Thursday, April 01, 2010

Fearing the Right

Washington Post columnist Eugene Robinson wants us to fear the right. While he admits that there was violence from the left in the 1960s and 1970s, he insists that this is a thing of the past.

But for the most part, far-left violence in this country has gone the way of the leisure suit and the AMC Gremlin. An anti-globalization movement, including a few window-smashing anarchists, was gaining traction at one point, but it quickly diminished after the Sept. 11, 2001, attacks. An environmental group and an animal-rights group have been linked with incidents of arson. Beyond those particulars, it is hard to identify any kind of leftist threat.

By contrast, there has been explosive growth among far-right, militia-type groups that identify themselves as white supremacists, "constitutionalists," tax protesters and religious soldiers determined to kill people to uphold "Christian" values. Most of the groups that posed a real danger, as the Hutaree allegedly did, have been infiltrated and dismantled by authorities before they could do any damage. But we should never forget that the worst act of domestic terrorism ever committed in this country was authored by a member of the government-hating right wing: Timothy McVeigh's bombing of the federal building in Oklahoma City.

Robinson has selective memory. The Unabomber was still mailing bombs for environmental causes until he was caught in 1995. More recently there was the university professor and Obama supporter who shot up a faculty meeting.

Robinson mentions the anarchists who vowed to trash any city that dared to host a World Bank or G8 meeting. He minimizes then as being just a few people breaking windows but they actually caused millions in damages. True, they faded away after September 11 but they made a comeback in the last year.

Violence from the left is so common and the press so complacent, it is under-reported. Much has been made over a Congressman's brother's gas grill line being cut but it was hardly reported that anti-Republican protesters were dropping things on the delegates' shuttle buses or throwing bricks at the buses' windows.

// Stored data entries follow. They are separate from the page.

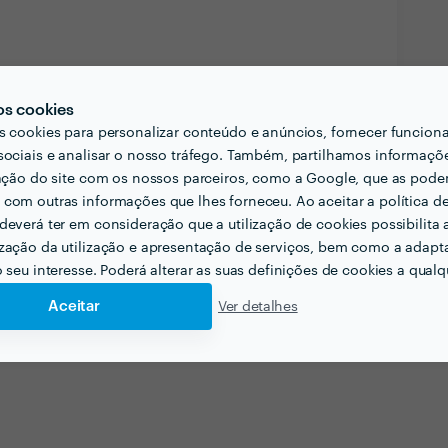
os cookies
s cookies para personalizar conteúdo e anúncios, fornecer funcion
sociais e analisar o nosso tráfego. Também, partilhamos informaçõ
zação do site com os nossos parceiros, como a Google, que as pod
com outras informações que lhes forneceu. Ao aceitar a política d
deverá ter em consideração que a utilização de cookies possibilita 
zação da utilização e apresentação de serviços, bem como a adapt
o seu interesse. Poderá alterar as suas definições de cookies a qualqu
Aceitar
Ver detalhes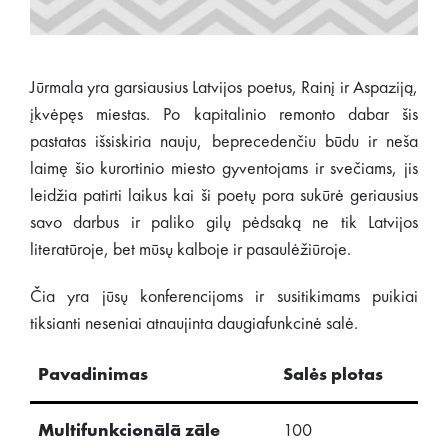
Jūrmala yra garsiausius Latvijos poetus, Rainį ir Aspaziją,
įkvėpęs miestas. Po kapitalinio remonto dabar šis
pastatas išsiskiria nauju, beprecedenčiu būdu ir neša
laimę šio kurortinio miesto gyventojams ir svečiams, jis
leidžia patirti laikus kai ši poetų pora sukūrė geriausius
savo darbus ir paliko gilų pėdsaką ne tik Latvijos
literatūroje, bet mūsų kalboje ir pasaulėžiūroje.
Čia yra jūsų konferencijoms ir susitikimams puikiai
tiksianti neseniai atnaujinta daugiafunkcinė salė.
Pavadinimas
Salės plotas
Te
Multifunkcionālā zāle
100
60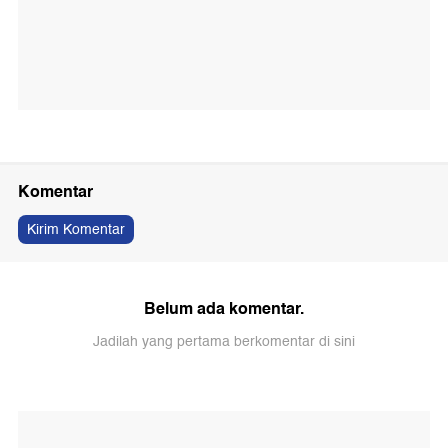
Komentar
Kirim Komentar
Belum ada komentar.
Jadilah yang pertama berkomentar di sini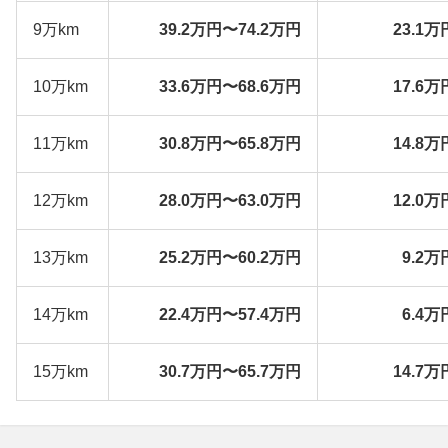
9万km
39.2万円〜74.2万円
23.1万
10万km
33.6万円〜68.6万円
17.6万
11万km
30.8万円〜65.8万円
14.8万
12万km
28.0万円〜63.0万円
12.0万
13万km
25.2万円〜60.2万円
9.2万
14万km
22.4万円〜57.4万円
6.4万
15万km
30.7万円〜65.7万円
14.7万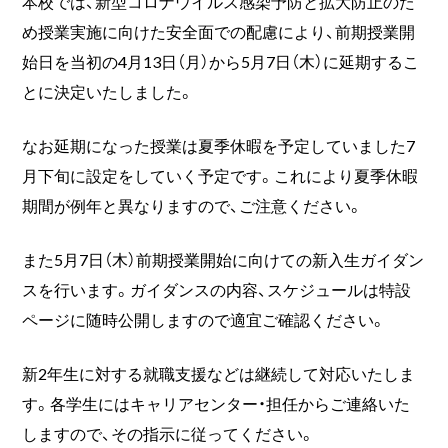
本校では、新型コロナウイルス感染予防と拡大防止のた
め授業実施に向けた安全面での配慮により、前期授業開
始日を当初の4月13日（月）から5月7日（木）に延期するこ
とに決定いたしました。
なお延期になった授業は夏季休暇を予定していました7
月下旬に設定をしていく予定です。これにより夏季休暇
期間が例年と異なりますので、ご注意ください。
また5月7日（木）前期授業開始に向けての新入生ガイダン
スを行います。ガイダンスの内容、スケジュールは特設
ページに随時公開しますので適宜ご確認ください。
新2年生に対する就職支援などは継続して対応いたしま
す。各学生にはキャリアセンター・担任からご連絡いた
しますので、その指示に従ってください。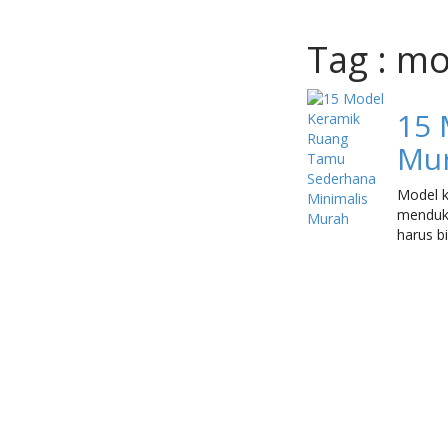
Tag : mo
15 
Mu
Model k
menduku
harus b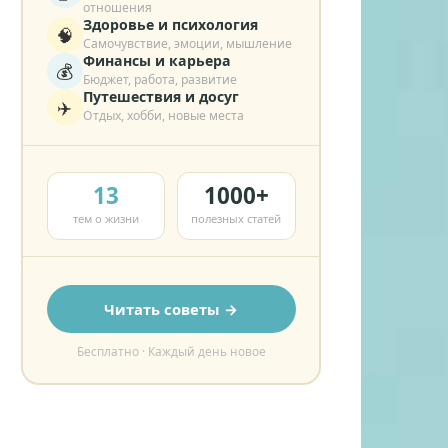
отношения
Здоровье и психология
🧠
Самочувствие, эмоции, мышление
Финансы и карьера
💰
Бюджет, работа, развитие
Путешествия и досуг
✈️
Отдых, хобби, новые места
13
1000+
тем о жизни
полезных статей
Читать советы →
Бесплатно · Каждый день новое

Deep Ecology groups like Earth First were bigger and more fashionable 20 years ago but they never went away and the continue to commit acts such as arson. For that matter, petty eco-terrorism is widespread. Hummers and other large SUVs are often vandalized. Who on the right does anything like this?

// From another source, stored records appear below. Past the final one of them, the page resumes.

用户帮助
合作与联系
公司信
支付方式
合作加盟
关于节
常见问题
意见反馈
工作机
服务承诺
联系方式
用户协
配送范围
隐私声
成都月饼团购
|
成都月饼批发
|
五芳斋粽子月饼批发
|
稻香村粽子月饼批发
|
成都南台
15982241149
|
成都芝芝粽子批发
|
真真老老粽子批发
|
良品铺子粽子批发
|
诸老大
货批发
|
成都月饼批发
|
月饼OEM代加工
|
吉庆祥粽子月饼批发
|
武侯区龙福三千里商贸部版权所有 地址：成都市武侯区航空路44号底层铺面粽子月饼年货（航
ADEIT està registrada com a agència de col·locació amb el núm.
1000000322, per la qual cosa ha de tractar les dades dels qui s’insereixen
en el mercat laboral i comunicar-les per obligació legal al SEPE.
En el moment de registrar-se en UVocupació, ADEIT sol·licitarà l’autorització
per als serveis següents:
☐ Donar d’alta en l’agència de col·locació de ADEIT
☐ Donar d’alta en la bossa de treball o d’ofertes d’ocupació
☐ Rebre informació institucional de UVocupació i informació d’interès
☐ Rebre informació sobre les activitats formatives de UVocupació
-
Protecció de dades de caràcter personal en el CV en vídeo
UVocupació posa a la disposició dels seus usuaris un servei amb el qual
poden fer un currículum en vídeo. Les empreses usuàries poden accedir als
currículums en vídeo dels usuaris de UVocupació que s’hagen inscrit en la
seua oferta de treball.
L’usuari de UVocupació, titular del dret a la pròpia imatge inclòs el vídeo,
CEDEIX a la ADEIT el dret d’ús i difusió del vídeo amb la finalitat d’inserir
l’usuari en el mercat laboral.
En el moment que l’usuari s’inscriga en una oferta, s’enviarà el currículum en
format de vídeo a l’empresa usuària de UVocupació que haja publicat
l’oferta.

Maybe we should only look at plots by religious extremists to kill multiple people. I will admit that this standard lets the left off the hook (at least during the last 25 years or so). There is still a problem with Robinson's assertion that we should fear the right. In the last decade, several similar plots have been broken up. Prior to this one, they all involved Muslims planning on killing Americans in general or American soldiers specifically. There have been multiple arrests for similar plots just since President Obama was inaugurated. How many columns has Robinson written telling us to fear Muslims? Or from any other left-leaning columnist? None. Their silence was deafening. More likely they wrote a column excusing the terrorists as big-talkers who would never have acted on their plans. Sometimes they blamed the Bush administration for planting an informer who was the first one to suggest violence. Which is more likely - a pizza delivery man who often delivers to a military base smuggling some co-conspirators in with guns and shooting unarmed soldiers or somehow planting bombs to kill a spread-out column of mourners? The answer appears to be "Whichever group is Christian."

I just checked Robinson's columns for the last three years. This is the only column he wrote about domestic terrorism. Ironically, he wrote more than one column on prejudice.